En un siglo donde el mundo transita por estados de confusión, soledad y dureza, Spirit se mimetiza como una banda sonora para los tiempos modernos.

La gracia de este décimo cuarto trabajo de los británicos es que conecta al grupo con esa parte industrial tan propia de la electrónica experimental, donde las programaciones se vuelven sustanciales y no superficiales.

Spirit no es fácil y eso lo hace más atractivo aún, porque obliga a escucharlo con atención en cada pasada. Se digiere como un bocado lento y en cada tema se descubre sensaciones distintas. Con guiños al rock alemán de los setenta y a los clásicos de la electrónica más densa y vanguardista, debe ser uno de los buenos discos de Depeche Mode en su historia musical contemporánea.

Nuevamente el trabajo vocal de Dave Gahan es impecable. Y la labor de producción de James Ford hace la suyo. Ford, conocido por su trabajo con Arctic Monkeys, le imprime su sello a Spirit apoyando de gran manera la labor creativa de Martin Gore.

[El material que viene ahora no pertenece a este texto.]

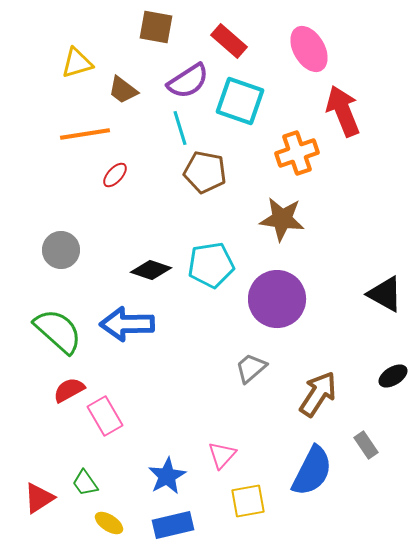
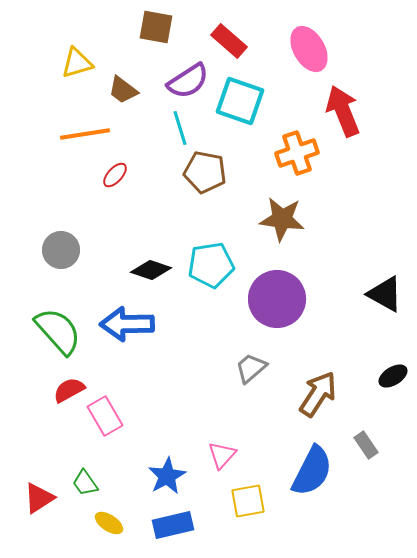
green semicircle: rotated 6 degrees clockwise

La salida del Reino Unido del Brexit y la llegada de Donald Trump a la Casa Blanca fueron temas que influyeron en la creación de Spirit. El propio vocalista Dave Gahan dijo en varias entrevistas que hasta su hija se sintió perturbada por la llegada de Trump al poder.

Quizás la crítica que se le puede hacer a Spirit es que no tiene un gran sencillo como Personal Jesus o Policy of truth, pero no sé si en el contexto en que fue concebido este disco, tenía cabida una canción así.